Important implementation details

There are a few things worth getting right if you build this seriously.

1. Do not point alerts directly at OpenAlgo if you want sentiment gating

If your TradingView or ChartInk webhook still points straight to:

  • /api/v1/placeorder
  • or /api/v1/placesmartorder

then you are bypassing the sentiment layer entirely.

The webhook must point to your middleware or filter endpoint first.

2. Protect the middleware

This is not optional.

If you expose a public order-forwarding endpoint, it needs inbound verification:

  • secret header
  • token check
  • signature check
  • or another equivalent mechanism

Otherwise anyone who can reach that endpoint can try to trigger trades.

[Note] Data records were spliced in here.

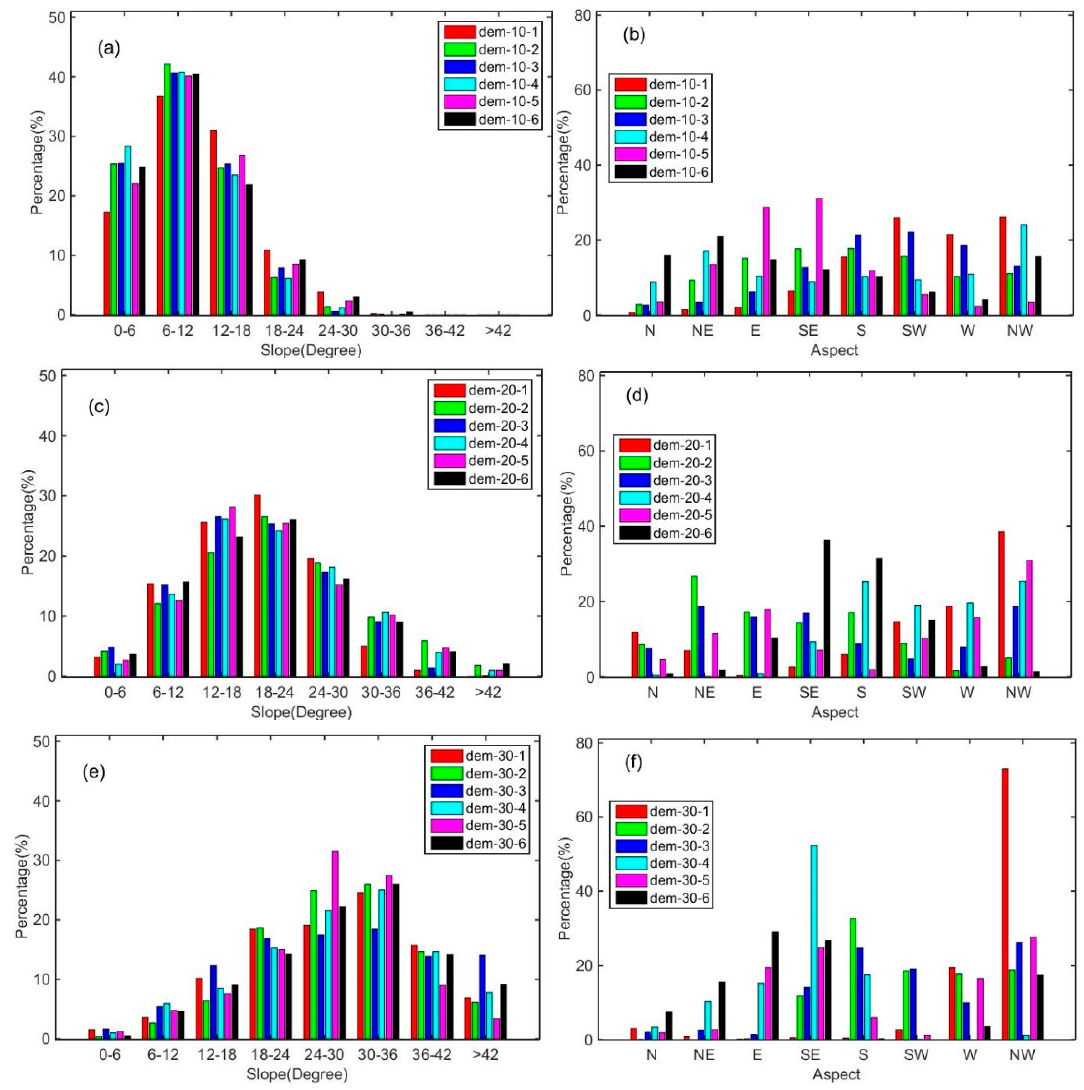
Figure 3. Distributions of slope ( a , c , e ) and aspect ( b , d , f ) within a 1-km pixel under real DEMs with different mean slopes: ( a , b ) 10°; ( c , d ) 20°; and ( e , f ) 30°. In the legends of ( b , d , f ), N, NE, E, SE, S, SW, W and NW stand for north, northwest, east, southeast, south, southwest, west and northwest, respectively. In the north, the SAA is 0°. The SAA gradually increases in a clockwise rotation of the determined direction, until the SAA is 360° (i.e., when the SAA rotated back to its original north position).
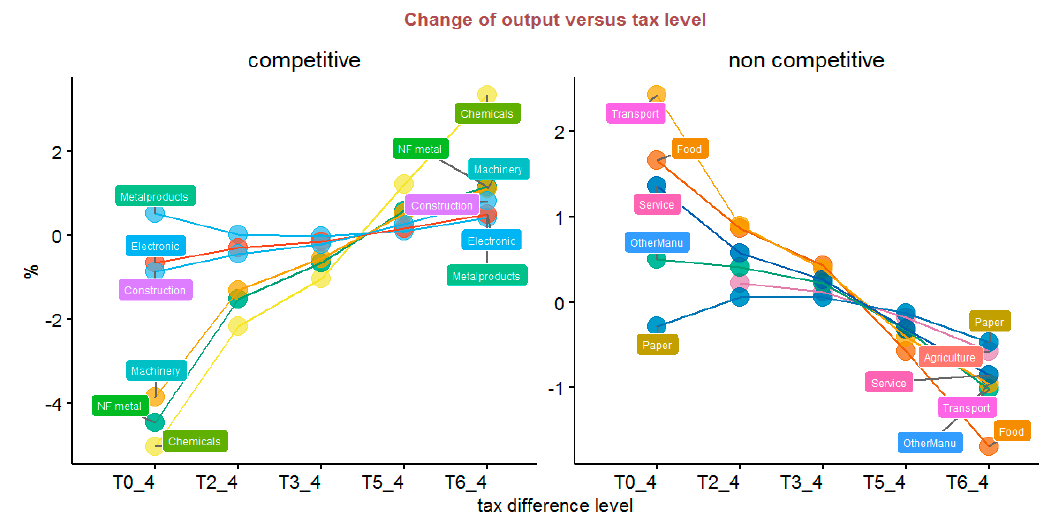
Figure 5. Output change compared with T4_4 of Guangdong Province in 2030.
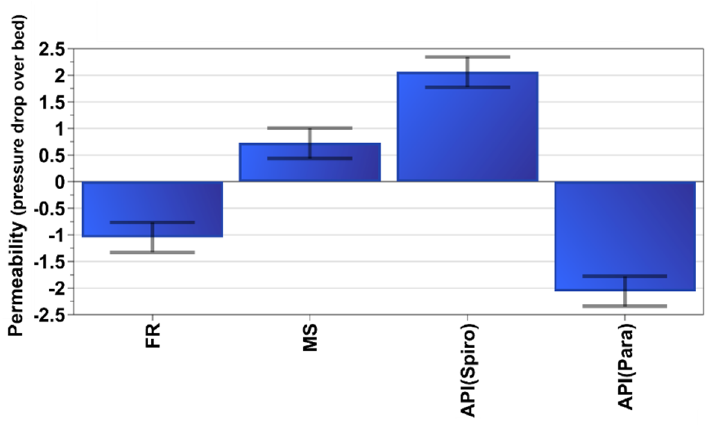
Figure 4. Coefficient plot for permeability. FR = Feed rate, MS = Mixer impeller speed.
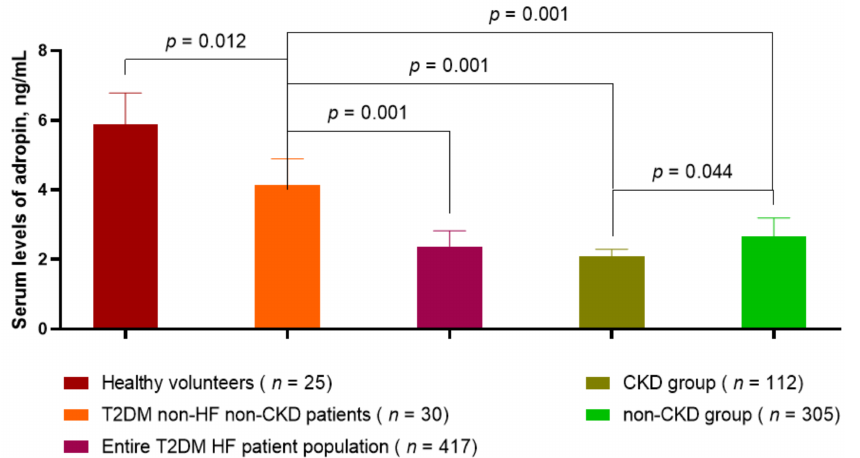
Figure 2. The levels of adropin (ng/mL) in the circulating blood of T2DM patients and healthy volun- teers. Abbreviations: CKD, chronic kidney disease; HF, heart failure; T2DM, type 2 diabetes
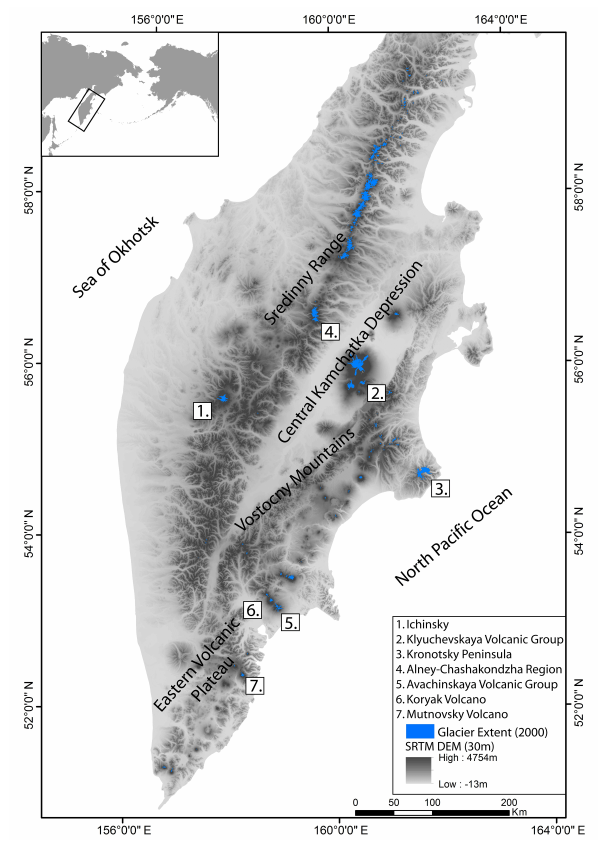
Figure 1. Map of the Kamchatka Peninsula (Russia) with glacier extent in 2000 shown in blue. Numbers refer to locations discussed in the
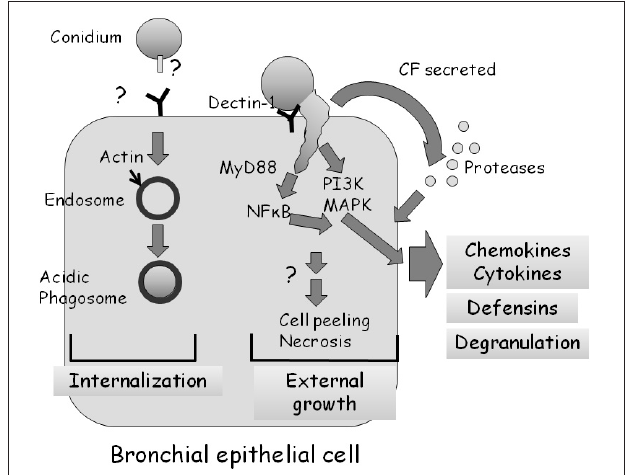
FIGURE 3 | Interaction of A. fumigatus with a bronchial epithelial cell. Approximately 30% of adherent A. fumigatus conidia undergo internalization into endosomeswhich subsequently fuse to form acidic phagosomes. This process is dependent on the polymerization of actin around the endosome. Most ingested cells remain alive in the acidic phagosomes for up to 20h. Approximately 70% of adherent A. fumigatus conidia germinate externally, activating MyD-dependentNFkB, PI3 kinase, and MAP kinase signaling, leading to chemokine and cytokine synthesis in a dectin-1 dependent manner. A. fumigatus infection also stimulates, through as yet unknown signaling pathways, the production of antimicrobial defensins and cell degranulation. Proteases secreted by the fungus also activate the production of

3. Keep payload contracts explicit

Do not hand-wave the OpenAlgo schema.

If you forward to placeorder, keep the documented structure intact:

  • apikey
  • strategy
  • symbol
  • action
  • exchange
  • quantity
  • pricetype
  • product

If you forward to placesmartorder, include the additional smart-order fields
that endpoint expects, such as position_size.

4. Normalize symbol inputs

If your source system sends {stock} and OpenAlgo expects symbol, normalize
that explicitly in middleware.

A lot of integration bugs are just field-name mismatches.

Coverage matters

Sentiment data is not equally strong for every symbol.

Before automating anything live, validate the names you actually trade.

A good workflow is:

  1. test a few target symbols manually
  2. set minimum thresholds for buzz and bullish ratio
  3. decide what happens on low or partial coverage

That last point matters more than most people think. A robust workflow should
not crash just because one source is unavailable.

Why I still think this is a good integration

I originally proposed this as an upstream OpenAlgo documentation/examples PR.
The maintainers decided not to merge it because third-party sentiment APIs are
outside their current roadmap.

That is a fair scope decision.

But the integration pattern itself is still strong.

For OpenAlgo users, this is useful because it adds something their chart,
screener, or broker connection does not already provide:

  • cross-source attention
  • bullish ratio
  • trend confirmation
  • signal prioritization

That is exactly the kind of external intelligence layer traders can benefit
from without changing their existing execution stack.

If you want to build this yourself

Useful links:

Start small:

  1. run a dry-run middleware
  2. log approved and rejected trades
  3. compare the gated results vs. your raw signal stream
  4. only then wire it into live order flow

That is the fastest way to see whether sentiment confirmation improves your own process.